Open gonsie opened 6 years ago
This has been fixed; sort() in py-hostlist now has a command line argument "S" to maintain consistency with lua-hostlist.
We are still missing:
-q
quiet, -d
delimiter, -s
size, -x
exclude, -X
xor, -R
remove, -f
filter
Do you happen to know the function of -q
quiet? From playing around with it I am not sure of what it does exactly; does it just take the hostlist input and store it?
Also, I'd love to get your opinion on this, but I am sort of hesitant to implement a filter
function for our hostlist; the reason being the major security flaws that eval()
, the Python's way of executing input as code, possesses on computer systems. It could easily be used to interact with the system that goes past the program's original intention and could be very dangerous. What do you think?

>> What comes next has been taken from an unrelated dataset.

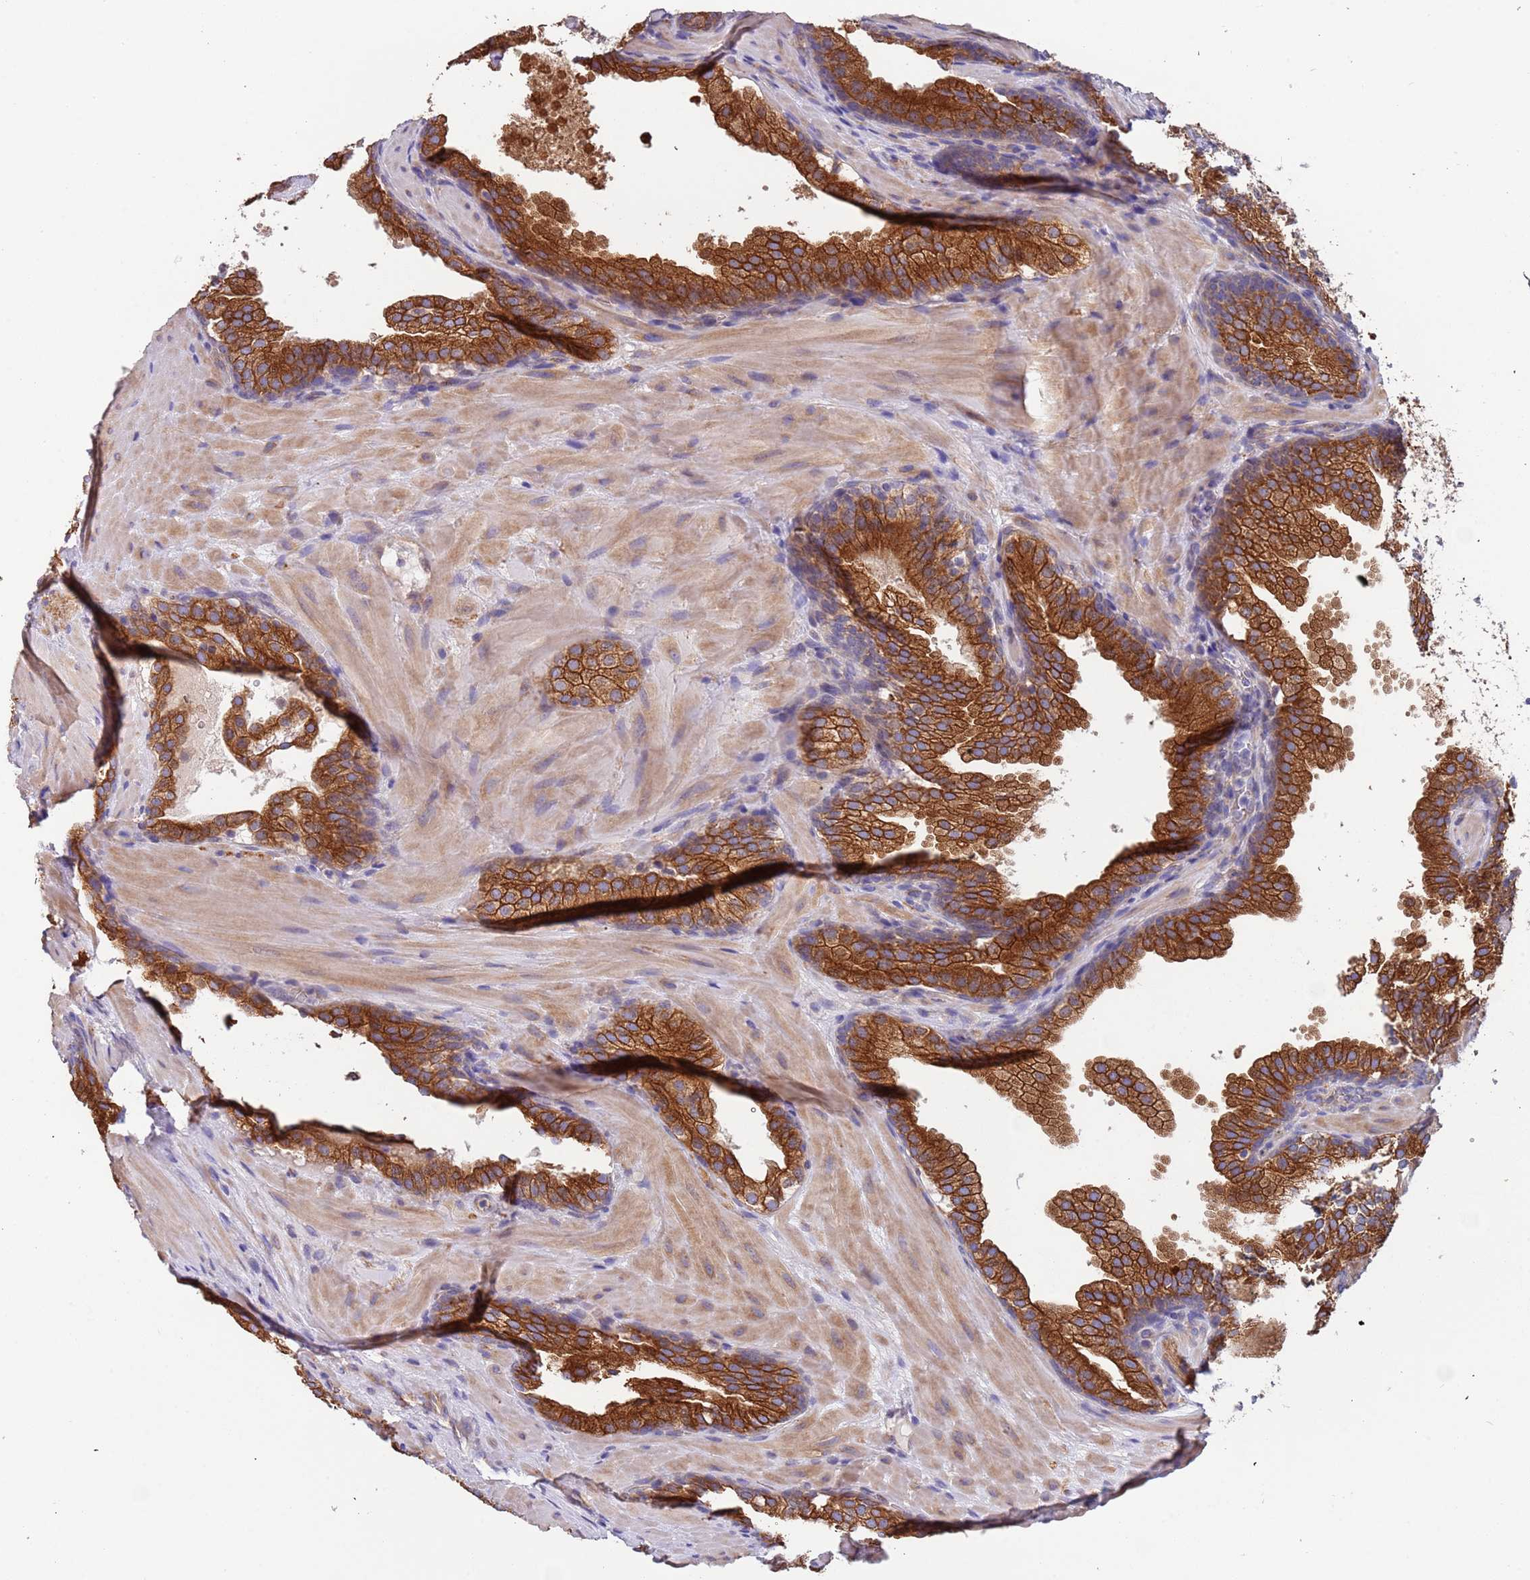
{"staining": {"intensity": "strong", "quantity": ">75%", "location": "cytoplasmic/membranous"}, "tissue": "prostate cancer", "cell_type": "Tumor cells", "image_type": "cancer", "snomed": [{"axis": "morphology", "description": "Adenocarcinoma, High grade"}, {"axis": "topography", "description": "Prostate"}], "caption": "The histopathology image reveals staining of prostate cancer (adenocarcinoma (high-grade)), revealing strong cytoplasmic/membranous protein positivity (brown color) within tumor cells.", "gene": "LAMB4", "patient": {"sex": "male", "age": 60}}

Hmmm, I'm not sure why quiet would be used. The help text "Quiet output (exit non-zero if empty hostlist)." implies that if a hostlist is empty then exit with 0... otherwise exit with non-zero or 1.
Using it on quartz, it seems that -q just suppresses the output and makes it return 0 no matter what. Maybe @regier1 has some insight?
As for filter, maybe @becker33 has some insight about eval
I think this is just confusing wording.
Quiet output (exit non-zero if empty hostlist).
Should really be something like (but possibly more than just)
Suppress output and errors, but not exit codes
That said, I have yet to find any error output; just nonzero exit codes. I think some historical applications would interpret "-q" to suppress exit codes and stdout/stderr but I have no idea whether this was a factor in the lua-hostlist wording.
FWIW, I think the filter option does not need to make any promises that it cannot execute dangerous code; however, I think this option is unlikely to be used (at least right away) and will be very difficult to unit-test; besides, if the idea is to map python code then you have to deal with the fact that python is not designed to inline cleanly.
It seems to me more useful to have a similar option output its data in a python-friendly format, like json or some kind of pickled dictionary, for ingestion by another program, but I think that's another angle on which @becker33 could offer some insight.
The conclusion of discussions with Phil and Greg:
Do not implement -f
, rather print a warning that this feature is unsupported (and maybe direct the user to file an issue here).
The original Lua hostlist has a slightly different set of command line arguments. This is taken from the help text on quartz (
hostlist -h
):Note that capital S is sort, lowercase s is size.
We should either maintain identical commands as lua-hostlist or clearly document where py-hostlist is different.